Monday, March 3, 2008
A Recession By Any Other Name
The economy is undergoing a "slowdown" according to President Bush, a "recession" according to 61 percent of Americans. Regardless of the name, 83 percent of Americans rate the economy as only fair or poor, "and almost two thirds are pessimistic now and about the future." One large source of economic stress is the credit crisis, which has spread from the subprime mortgage sector to the U.S. credit card market. "If America's $14 trillion economy is a high-powered engine, credit is the motor oil that helps it run smoothly. When the lubricant is in short supply, the economy -- like an engine -- is more prone to knocks and stalling." "The squeeze is reaching beyond Wall Street to Main Street, hitting everything from the availability of student loans to credit-card interest rates to the prices of municipal bonds in retirees' portfolios." Today, the Washington Post reports that college students will see higher costs for loans -- and "some students may be denied private loans entirely" at community and for-profit schools -- because of the credit crisis. Chairman of the Federal Reserve Ben Bernanke acknowledged last month that the credit crunch is fueling the economy's downturn. "More expensive and less available credit seems likely to continue to be a source of restraint on economic growth," he said.

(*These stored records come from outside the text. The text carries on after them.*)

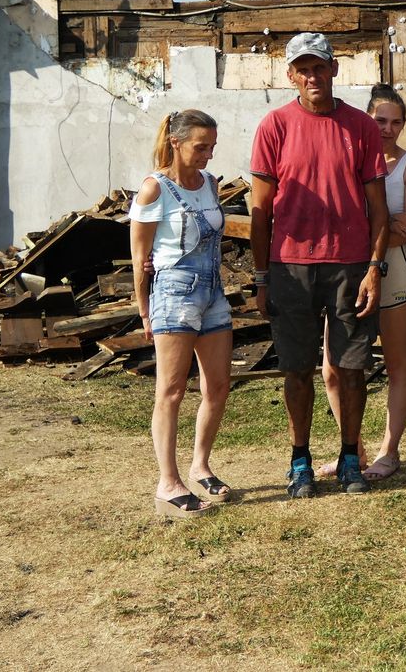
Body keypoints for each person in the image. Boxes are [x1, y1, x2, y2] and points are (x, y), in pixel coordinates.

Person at [250, 32, 389, 498]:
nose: (312, 76)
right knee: (297, 369)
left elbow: (378, 209)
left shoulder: (361, 127)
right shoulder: (275, 126)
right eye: (302, 68)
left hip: (350, 265)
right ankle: (300, 460)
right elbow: (260, 210)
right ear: (290, 75)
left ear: (334, 70)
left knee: (351, 369)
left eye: (320, 67)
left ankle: (351, 456)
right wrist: (261, 276)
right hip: (291, 267)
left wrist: (373, 268)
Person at [319, 84, 406, 481]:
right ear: (365, 118)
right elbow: (334, 219)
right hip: (345, 272)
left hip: (393, 272)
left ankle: (389, 450)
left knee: (398, 364)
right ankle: (354, 449)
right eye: (380, 120)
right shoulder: (348, 160)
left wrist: (365, 231)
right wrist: (382, 225)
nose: (388, 129)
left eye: (396, 122)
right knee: (333, 368)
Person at [130, 109, 233, 518]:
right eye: (199, 146)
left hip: (213, 292)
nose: (207, 155)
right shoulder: (154, 188)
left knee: (218, 385)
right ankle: (168, 482)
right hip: (173, 295)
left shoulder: (209, 184)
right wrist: (144, 312)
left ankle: (200, 464)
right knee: (171, 390)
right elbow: (140, 257)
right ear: (176, 142)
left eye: (211, 147)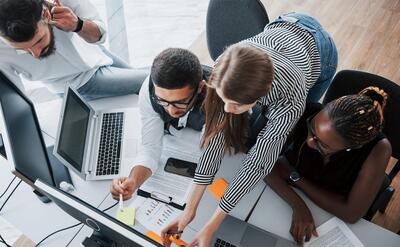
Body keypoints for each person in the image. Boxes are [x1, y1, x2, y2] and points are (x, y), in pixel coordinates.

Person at [162, 12, 338, 247]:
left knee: (297, 122)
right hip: (283, 25)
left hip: (317, 50)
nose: (226, 108)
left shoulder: (290, 97)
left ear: (260, 96)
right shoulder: (223, 69)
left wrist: (212, 225)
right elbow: (215, 137)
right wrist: (188, 212)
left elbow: (257, 163)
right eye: (224, 99)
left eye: (235, 104)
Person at [265, 86, 392, 244]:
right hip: (282, 201)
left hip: (329, 220)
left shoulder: (378, 149)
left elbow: (350, 214)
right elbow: (264, 166)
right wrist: (298, 205)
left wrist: (294, 176)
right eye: (311, 128)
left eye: (322, 145)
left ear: (352, 148)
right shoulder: (307, 110)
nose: (309, 141)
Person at [110, 48, 210, 201]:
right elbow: (150, 148)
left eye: (180, 102)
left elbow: (211, 154)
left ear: (200, 87)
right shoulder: (149, 90)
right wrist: (134, 181)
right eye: (162, 101)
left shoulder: (219, 101)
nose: (171, 111)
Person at [0, 0, 147, 100]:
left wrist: (78, 25)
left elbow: (100, 36)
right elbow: (15, 98)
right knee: (152, 82)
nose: (36, 54)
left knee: (151, 88)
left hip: (96, 54)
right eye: (22, 50)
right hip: (76, 84)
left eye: (39, 40)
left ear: (45, 14)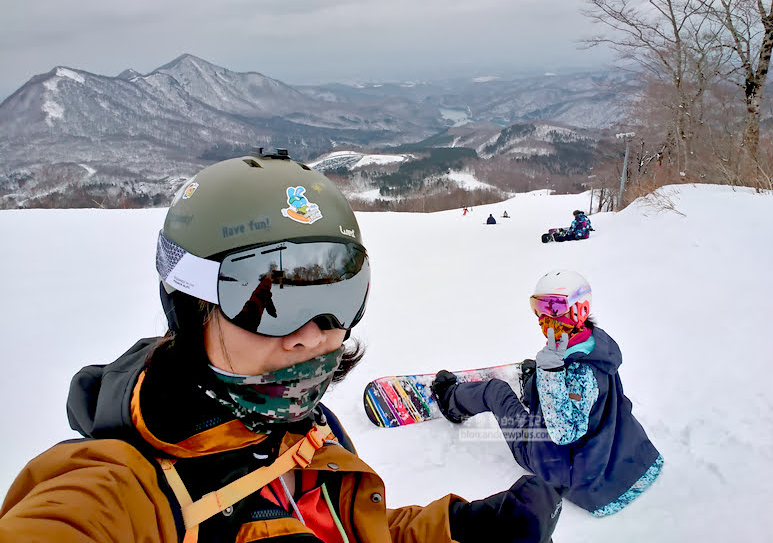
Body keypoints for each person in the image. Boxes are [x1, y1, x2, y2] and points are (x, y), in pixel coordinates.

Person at [0, 151, 562, 542]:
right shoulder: (124, 489)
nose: (314, 335)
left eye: (340, 294)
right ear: (192, 307)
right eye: (269, 301)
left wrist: (458, 531)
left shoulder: (310, 433)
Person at [432, 269, 663, 517]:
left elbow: (563, 433)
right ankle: (534, 384)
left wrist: (551, 374)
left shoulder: (580, 374)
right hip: (611, 453)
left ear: (579, 309)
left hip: (560, 464)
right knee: (540, 374)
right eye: (537, 306)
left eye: (552, 307)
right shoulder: (597, 347)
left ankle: (449, 400)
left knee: (495, 390)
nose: (543, 317)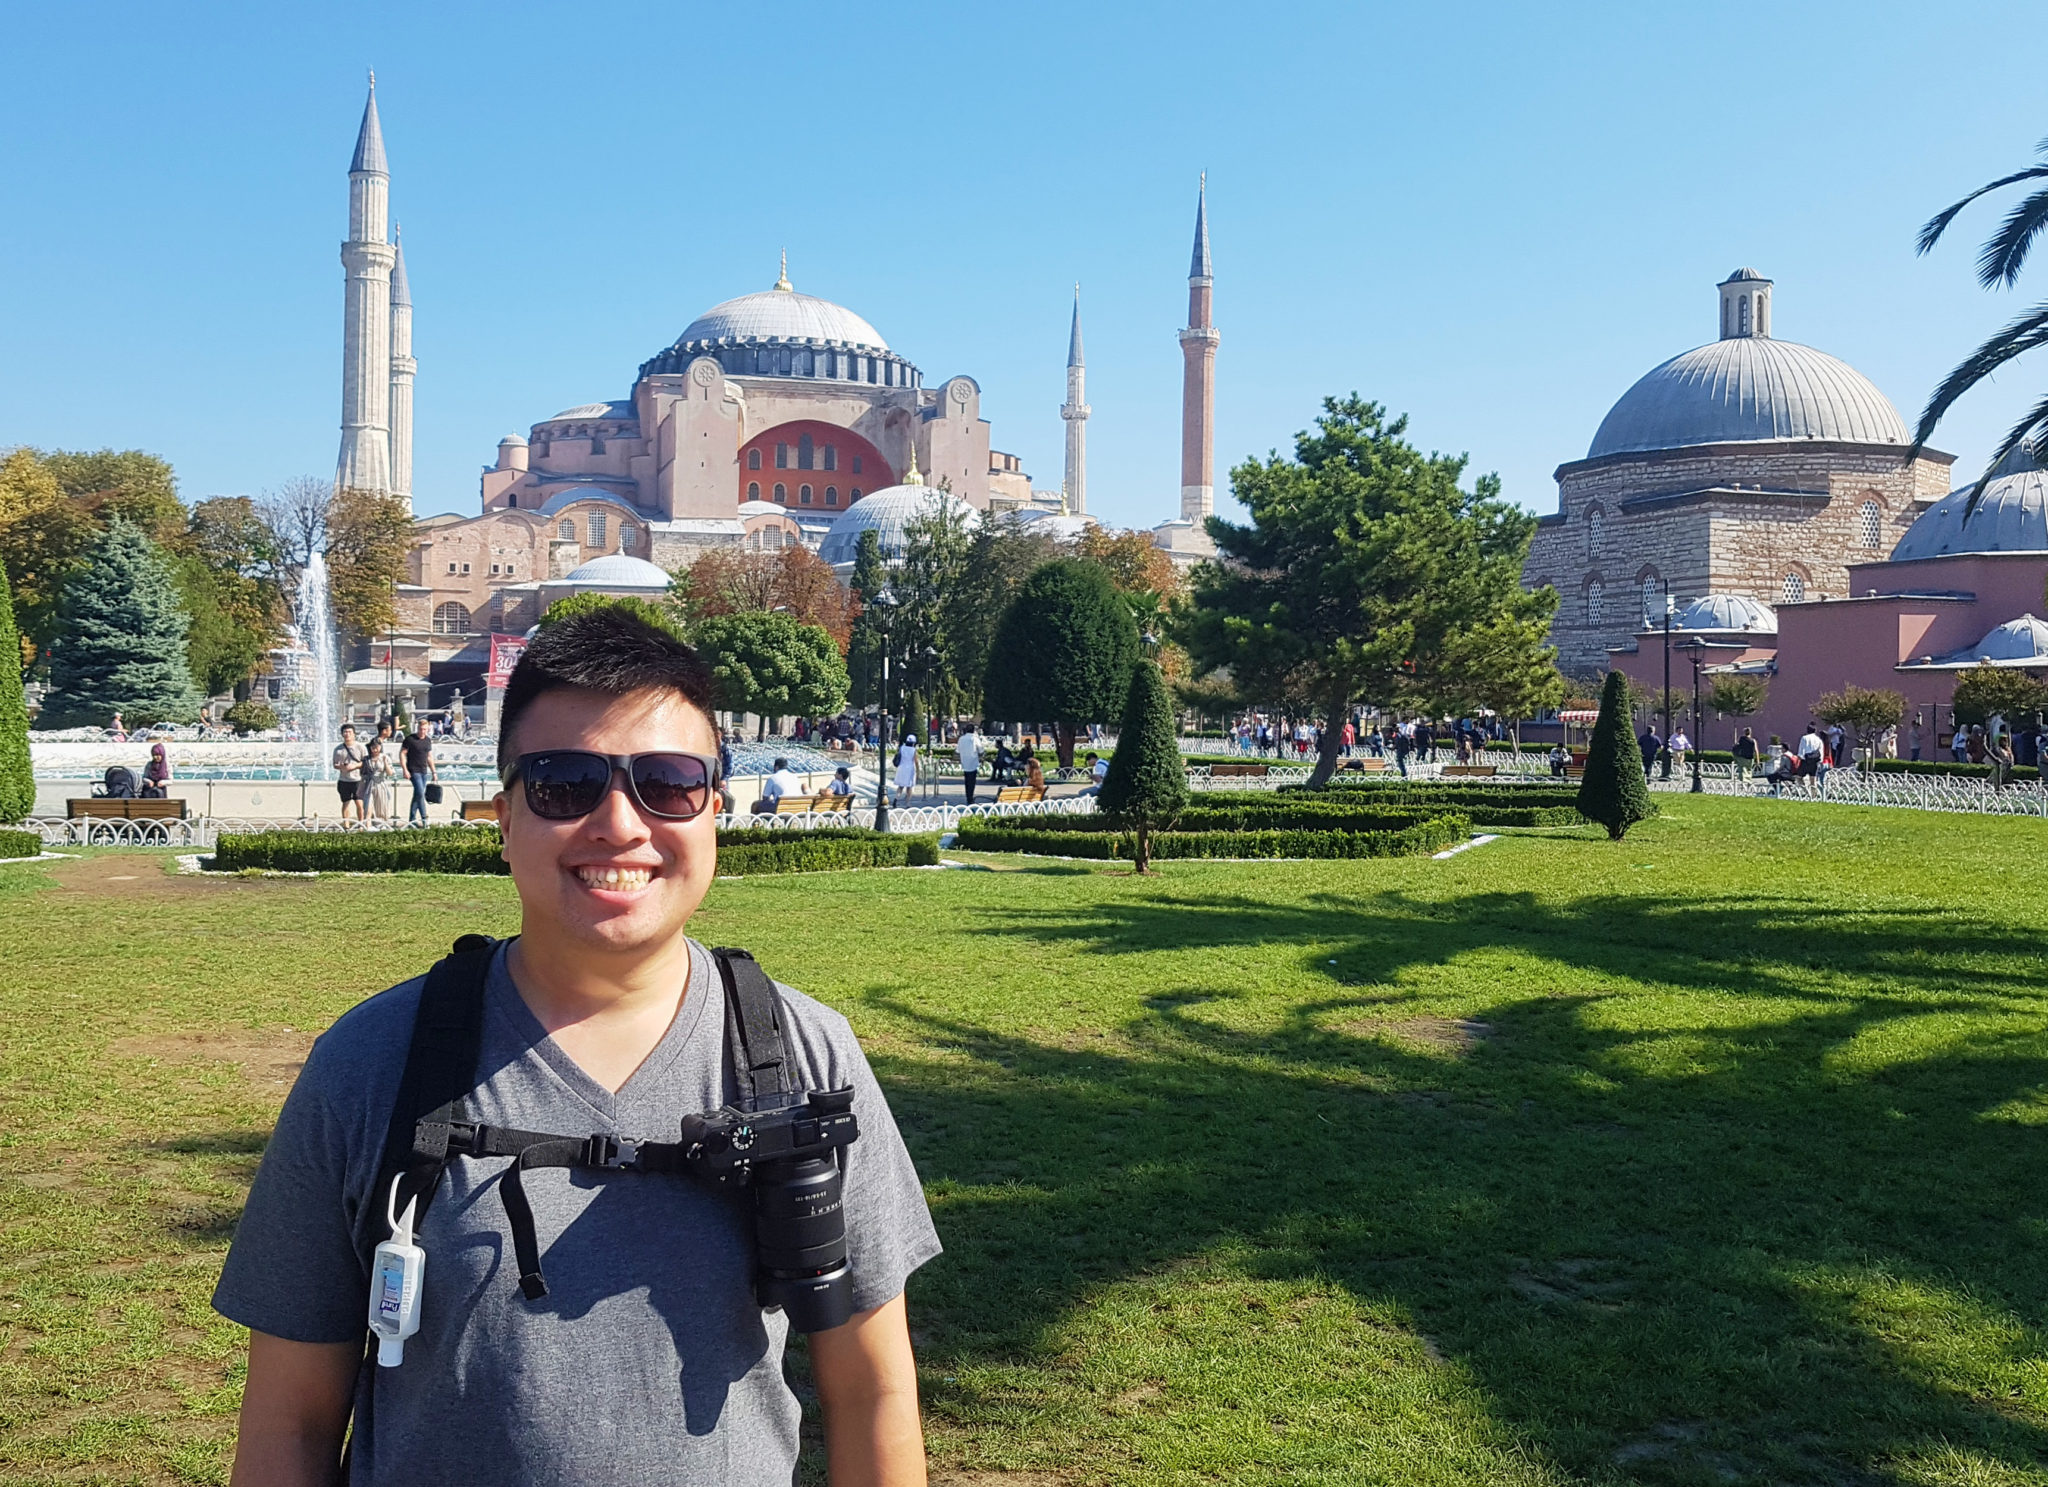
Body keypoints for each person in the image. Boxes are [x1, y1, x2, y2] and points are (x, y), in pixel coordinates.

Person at [213, 605, 938, 1487]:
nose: (620, 824)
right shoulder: (372, 1063)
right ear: (504, 814)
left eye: (667, 782)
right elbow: (290, 1422)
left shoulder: (804, 1057)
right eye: (565, 783)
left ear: (715, 809)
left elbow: (871, 1391)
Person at [403, 718, 438, 826]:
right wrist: (404, 769)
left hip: (423, 771)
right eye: (420, 729)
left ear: (428, 729)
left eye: (424, 729)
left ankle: (412, 820)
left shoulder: (427, 740)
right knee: (421, 793)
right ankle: (424, 820)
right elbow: (402, 753)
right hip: (413, 770)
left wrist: (434, 772)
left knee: (418, 795)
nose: (422, 731)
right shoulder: (410, 739)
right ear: (417, 728)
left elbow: (429, 757)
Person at [333, 725, 367, 821]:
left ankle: (361, 824)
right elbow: (335, 764)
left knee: (359, 803)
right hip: (344, 780)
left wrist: (355, 766)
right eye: (345, 732)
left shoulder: (360, 747)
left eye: (349, 732)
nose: (347, 734)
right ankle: (346, 825)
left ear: (354, 734)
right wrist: (341, 766)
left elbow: (365, 762)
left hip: (358, 780)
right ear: (342, 734)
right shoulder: (338, 749)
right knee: (345, 803)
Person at [363, 737, 396, 822]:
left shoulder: (385, 757)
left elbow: (390, 773)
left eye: (377, 747)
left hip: (380, 783)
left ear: (380, 747)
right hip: (369, 784)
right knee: (368, 805)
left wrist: (385, 763)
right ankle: (367, 824)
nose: (375, 750)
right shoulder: (366, 759)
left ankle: (381, 824)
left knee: (381, 806)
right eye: (373, 747)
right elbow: (363, 773)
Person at [1796, 722, 1826, 795]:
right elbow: (1821, 751)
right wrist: (1820, 761)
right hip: (1815, 761)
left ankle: (1806, 792)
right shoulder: (1819, 740)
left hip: (1805, 761)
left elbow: (1801, 750)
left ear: (1807, 730)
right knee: (1813, 780)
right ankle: (1813, 795)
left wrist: (1799, 758)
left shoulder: (1804, 738)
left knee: (1799, 777)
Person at [957, 725, 982, 805]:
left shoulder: (961, 739)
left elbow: (957, 751)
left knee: (967, 781)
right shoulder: (975, 739)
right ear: (973, 730)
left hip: (965, 762)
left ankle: (968, 796)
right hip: (973, 763)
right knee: (972, 782)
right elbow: (981, 750)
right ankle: (970, 797)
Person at [891, 733, 918, 807]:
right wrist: (918, 770)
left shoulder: (902, 748)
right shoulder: (913, 750)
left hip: (901, 768)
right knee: (909, 787)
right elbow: (916, 761)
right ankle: (908, 803)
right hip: (910, 769)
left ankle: (896, 798)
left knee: (901, 786)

CREDIT CARDS -- THE NEXT FINANCIAL CRISIS:
A new report by Center for American Progress Senior Fellow Christian Weller and Research Associate Tim Westrich details how a rise in credit card defaults could produce an economic fallout on par with the mortgage crisis of last year. Lenders have tightened access to credit in the mortgage market, "forc[ing] families to look elsewhere to borrow money to pay for ever more costly necessities," including health care and college education. "[C]onsumers who once relied on home equity to make ends meet are now increasingly relying on credit cards," Weller and Westrich write. As a result, credit card debt reached a record high of $790.2 billion last November. Approximately "35 million customers can only afford to make the minimum payment every month, which means it could take years for them to pay off their debt," the report notes. That debt is increasing rapidly. Between April 2006 and December 2007 -- the same period during which the housing market was collapsing -- inflation-adjusted credit card debt increased four times faster than between March 2001 and March 2006. Weller and Westrich point out that "lenders package credit card debt into securities" in a process similar to the securitization of subprime mortgages. As such, "increased credit card debt could ultimately translate into higher loan default and thus a liquidity crisis similar to that in the mortgage market."
OPAQUE AND UNFAIR LENDING:
Despite these warning signs, credit card companies continue to aggressively target customers with less-than-perfect credit -- often the same victims of predatory subprime lending schemes. "Direct mail credit card offers to subprime customers in the United States jumped 41 percent in the first half of this year, compared with the first half in 2006," the Boston Globe reported. Travis Plunkett, legislative director of the Consumer Federation of America, said, "It's another sign that some credit card issuers are engaging in risky, irresponsible lending to vulnerable consumers." At the same time, "[c]ard issuers also are raising fees in anticipation of increased delinquencies as the economy slows. Industry-wide penalty fees rose to $18.1 billion last year from $17.1 billion a year earlier." Last month Bank of America "sent letters notifying some responsible cardholders that it would more than double their rates to as high as 28%, without giving an explanation for the increase."
POLICIES TO PROTECT BORROWERS:
Such abusive practices have led policymakers to seek greater checks on credit card companies to protect consumers. The Center for American Progress issued a 2006 paper recommending an incentive-based, credit card safety rating system modeled after the New Car Assessment Program's five-star safety rating. Sen. Ron Wyden (D-OR) introduced a similar proposal, the Credit Card Safety Star Act, in December. Such a rating system would not preclude additional legislation that would eliminate other practices considered abusive or unfair. For example, Rep. Carolyn Maloney (D-NY) has also introduced a credit cardholders' Bill of Rights, which includes provisions requiring card companies to give cardholders 45 days notice before raising interest rates and prohibiting card companies from arbitrarily changing the terms of their contract with a cardholder. Another bill sponsored by Sens. Carl Levin (D-MI) and Claire McCaskill (D-MO) would prohibit card companies from charging interest on debt that is excessive.